Covenant is a bit uneasy with the height they’re at, but he ignores it and follows Lena down. More description of their path follows: they soon go into grassy areas with rock outcroppings and the smell becomes greener. Covenant feels “alive to […] every nuance of the lowering altitude”. Because of this, the descent passes quickly; they soon find the river and go north again. The Mithil is “narrow and brisk” where they meet it, but it quiets down as they go along it, which we get some personification of.
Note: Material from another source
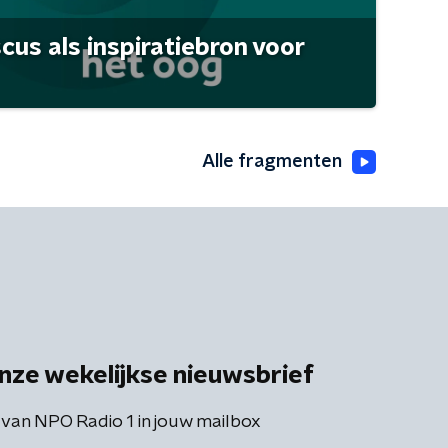
scus als inspiratiebron voor
Alle fragmenten
nze wekelijkse nieuwsbrief
 van NPO Radio 1 in jouw mailbox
This makes Covenant aware of “the reassuring solidity of the Land”, which he explains (with quite some detail) means that it’s “coherent”, and when he understands it, he’ll be able to “retain his grip on sanity”. That’s good for him, I suppose.
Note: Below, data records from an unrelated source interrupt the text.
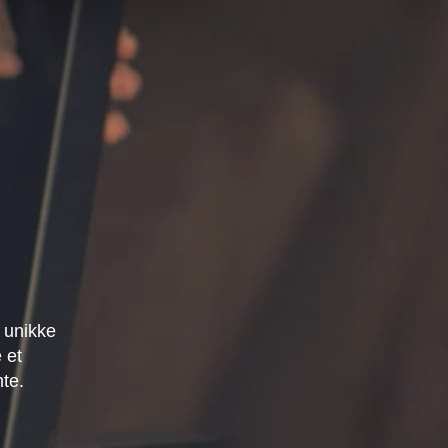
 unikke
 et
mte.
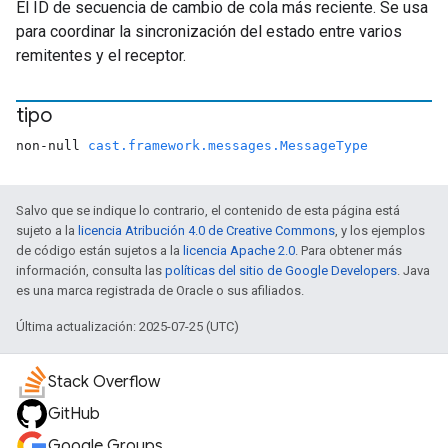
El ID de secuencia de cambio de cola más reciente. Se usa
para coordinar la sincronización del estado entre varios
remitentes y el receptor.
tipo
non-null
cast.framework.messages.MessageType
Salvo que se indique lo contrario, el contenido de esta página está
sujeto a la
licencia Atribución 4.0 de Creative Commons
, y los ejemplos
de código están sujetos a la
licencia Apache 2.0
. Para obtener más
información, consulta las
políticas del sitio de Google Developers
. Java
es una marca registrada de Oracle o sus afiliados.
Última actualización: 2025-07-25 (UTC)
Stack Overflow
GitHub
Google Groups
We get a description of the sun setting, and then Lena stops Covenant and points out the Stonedown… which he apparently didn’t see before now? At this point, they stand on top of a “long, slow hill”, at the bottom of which lies the village. Covenant notes an open circle in the middle, and he thinks that the Stonedown looks completely erratic, but quickly realises that all the houses face in toward the middle (why the confusion, then?).
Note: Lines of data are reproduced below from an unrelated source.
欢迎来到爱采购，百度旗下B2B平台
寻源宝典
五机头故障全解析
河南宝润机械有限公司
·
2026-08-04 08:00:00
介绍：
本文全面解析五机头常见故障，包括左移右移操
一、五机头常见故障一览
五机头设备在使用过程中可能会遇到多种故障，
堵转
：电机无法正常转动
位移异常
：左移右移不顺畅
Each house only has one story and is made of stone, “with flat slabs of rock for roofs”. They have different sizes and shapes: some of them are round, others rectangular, and some of them look “more like squat hollow boulders than buildings”. That does look interesting. As they go toward it, Lena explains that five hundred people live here: “rhadhamaerl, Shepherds, Cattleherds, Farmers, and those who Craft”, but only Atiaran has gone to the Loresraat. I do wonder why the names of these professions are capitalised; it seems a rather odd thing to do. Lena points her house it, which is closest to the river, and so they skirt the Stonedown to her house. And there the chapter ends, rather awkwardly.
What did I think of this one? It’s better than the previous chapter, in that it doesn’t mostly consist of a whole lot of names. Still, not much happens in it: Covenant and Lena get to Mithil Stonedown, Covenant gets his wounds healed, and he gets attracted to Lena. We do get some practical worldbuilding with the hurtloam and aliantha, which I quite liked, but Covenant seeing Lena is nothing but a cure for his impotence is quite awful. Sure, Donaldson meant it that way, but I don’t want to be stuck with Covenant for longer than necessary because of that. Even then, I might still have liked it… except that the whole chapter is quite bland, and a big part of it is taken up by travel, which is described without much detail. I frankly think this chapter could have been merged with the previous one without problems.